▸ **COLLECTED DATA**
-- -- --

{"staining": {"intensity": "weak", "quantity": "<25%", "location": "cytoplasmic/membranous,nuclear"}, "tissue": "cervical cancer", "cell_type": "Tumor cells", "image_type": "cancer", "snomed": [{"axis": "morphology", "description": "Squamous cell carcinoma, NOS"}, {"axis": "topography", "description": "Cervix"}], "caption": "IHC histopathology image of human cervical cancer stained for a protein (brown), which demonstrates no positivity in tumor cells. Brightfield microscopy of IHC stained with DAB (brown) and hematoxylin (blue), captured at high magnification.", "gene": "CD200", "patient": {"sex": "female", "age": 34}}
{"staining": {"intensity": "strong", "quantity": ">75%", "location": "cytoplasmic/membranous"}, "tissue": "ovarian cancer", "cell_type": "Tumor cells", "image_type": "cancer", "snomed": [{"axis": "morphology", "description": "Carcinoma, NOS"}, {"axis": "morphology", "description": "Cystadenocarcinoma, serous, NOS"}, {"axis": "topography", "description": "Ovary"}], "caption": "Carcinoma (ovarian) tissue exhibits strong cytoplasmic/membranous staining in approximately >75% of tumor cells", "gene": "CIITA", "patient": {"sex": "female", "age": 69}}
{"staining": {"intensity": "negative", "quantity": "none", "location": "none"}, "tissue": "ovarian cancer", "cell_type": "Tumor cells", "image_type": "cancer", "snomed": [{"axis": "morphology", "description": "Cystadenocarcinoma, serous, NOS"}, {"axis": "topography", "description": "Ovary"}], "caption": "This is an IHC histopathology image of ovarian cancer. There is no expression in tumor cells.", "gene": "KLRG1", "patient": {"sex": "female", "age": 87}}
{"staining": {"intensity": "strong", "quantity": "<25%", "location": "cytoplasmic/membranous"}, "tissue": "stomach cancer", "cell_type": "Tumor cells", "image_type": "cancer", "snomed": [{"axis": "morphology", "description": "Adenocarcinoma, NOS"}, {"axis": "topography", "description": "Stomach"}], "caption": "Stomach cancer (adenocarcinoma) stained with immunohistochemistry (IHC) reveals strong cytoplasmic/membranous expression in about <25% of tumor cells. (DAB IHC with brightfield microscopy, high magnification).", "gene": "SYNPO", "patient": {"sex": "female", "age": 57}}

-- -- --

▸ **ACTION ITEM**
Extract the full listing above without alteration.

▸ **RESULT OF THE EXERCISE**
{"staining": {"intensity": "weak", "quantity": "<25%", "location": "cytoplasmic/membranous,nuclear"}, "tissue": "cervical cancer", "cell_type": "Tumor cells", "image_type": "cancer", "snomed": [{"axis": "morphology", "description": "Squamous cell carcinoma, NOS"}, {"axis": "topography", "description": "Cervix"}], "caption": "IHC histopathology image of human cervical cancer stained for a protein (brown), which demonstrates no positivity in tumor cells. Brightfield microscopy of IHC stained with DAB (brown) and hematoxylin (blue), captured at high magnification.", "gene": "CD200", "patient": {"sex": "female", "age": 34}}
{"staining": {"intensity": "strong", "quantity": ">75%", "location": "cytoplasmic/membranous"}, "tissue": "ovarian cancer", "cell_type": "Tumor cells", "image_type": "cancer", "snomed": [{"axis": "morphology", "description": "Carcinoma, NOS"}, {"axis": "morphology", "description": "Cystadenocarcinoma, serous, NOS"}, {"axis": "topography", "description": "Ovary"}], "caption": "Carcinoma (ovarian) tissue exhibits strong cytoplasmic/membranous staining in approximately >75% of tumor cells", "gene": "CIITA", "patient": {"sex": "female", "age": 69}}
{"staining": {"intensity": "negative", "quantity": "none", "location": "none"}, "tissue": "ovarian cancer", "cell_type": "Tumor cells", "image_type": "cancer", "snomed": [{"axis": "morphology", "description": "Cystadenocarcinoma, serous, NOS"}, {"axis": "topography", "description": "Ovary"}], "caption": "This is an IHC histopathology image of ovarian cancer. There is no expression in tumor cells.", "gene": "KLRG1", "patient": {"sex": "female", "age": 87}}
{"staining": {"intensity": "strong", "quantity": "<25%", "location": "cytoplasmic/membranous"}, "tissue": "stomach cancer", "cell_type": "Tumor cells", "image_type": "cancer", "snomed": [{"axis": "morphology", "description": "Adenocarcinoma, NOS"}, {"axis": "topography", "description": "Stomach"}], "caption": "Stomach cancer (adenocarcinoma) stained with immunohistochemistry (IHC) reveals strong cytoplasmic/membranous expression in about <25% of tumor cells. (DAB IHC with brightfield microscopy, high magnification).", "gene": "SYNPO", "patient": {"sex": "female", "age": 57}}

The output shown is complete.